López Obrador has relied almost exclusively on state-owned companies of the kind that dominated Mexico’s economy in the 1970s, most of which were sold off by his predecessors.
Some he has recently created, like the government mining company he gave a monopoly over lithium deposits to hoping to jump on the U.S. electric car boom, touting its reserves of the key battery component. But the company has no experience in producing or refining lithium and hasn’t yet turned a shovelful of dirt.
The president also wants to revive some state companies, like a small government-owned bank for which he envisions building thousands of branch offices, and Mexicana, the defunct state-owned airline. Elsewhere, countries are walking away from such nationalized consumer companies.
Perhaps less controversial is López Obrador’s “internet for all” program.
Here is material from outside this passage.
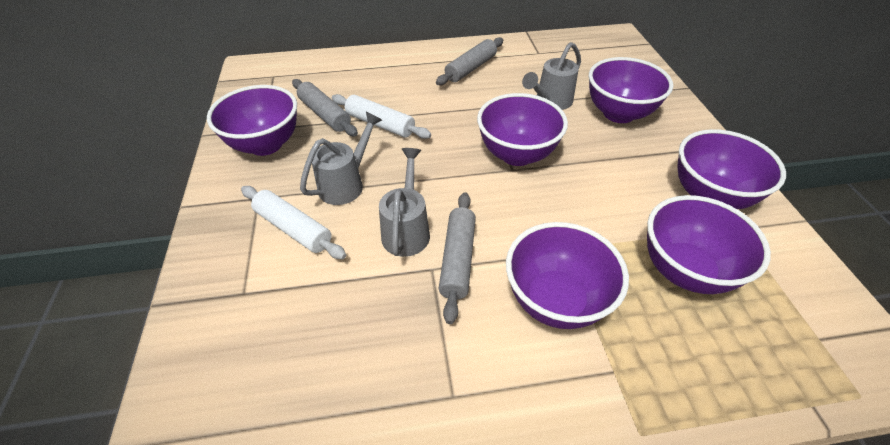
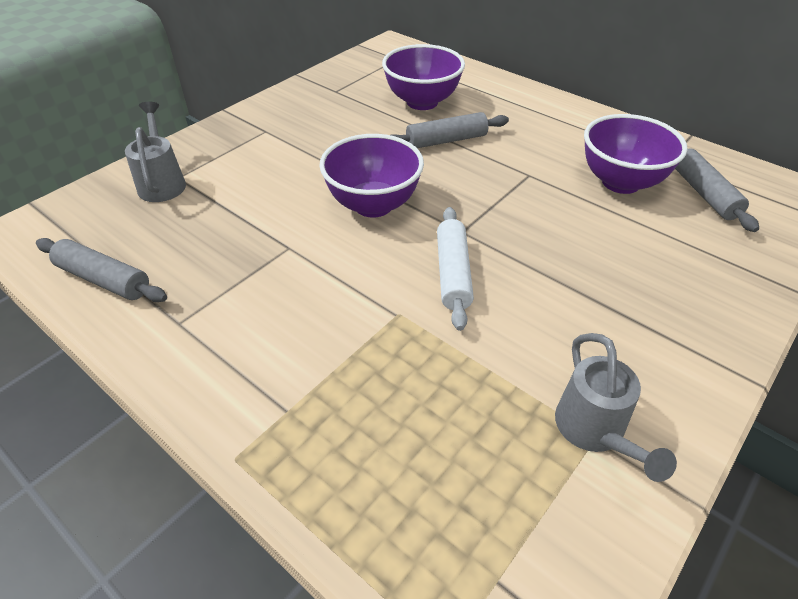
grey watering can: 3 -> 2
purple bowl: 6 -> 3
white rolling pin: 2 -> 1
While Mexico’s private and foreign telecoms already offer coverage on about 85% of Mexico’s territory, Mexico’s poorest citizens live in communities so small or remote that it is not profitable to serve them.
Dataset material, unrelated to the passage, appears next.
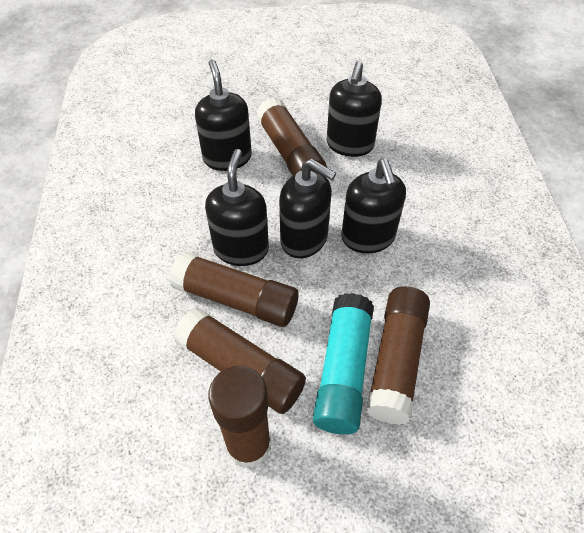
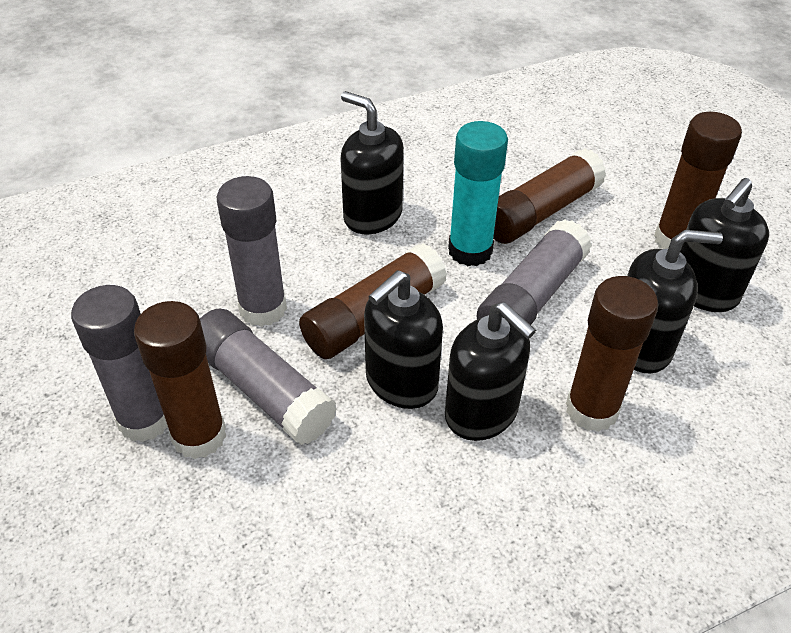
grey glue stick: 0 -> 4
López Obrador entrusted the task to the state-owned electrical utility, which has no experience in the field, and a small, cash-strapped telecom firm that the government bailed out and took over.
Gerardo Flores Ramirez of the Mexican think tank Telecommunications Law Institute notes that despite spending almost $900 million from 2020 to 2023, the government system has coverage of only about 70% of the country, and won’t reach even modest, reduced goals of 92% until 2028.
“They are not going to meet the goals,” concluded Flores Ramirez.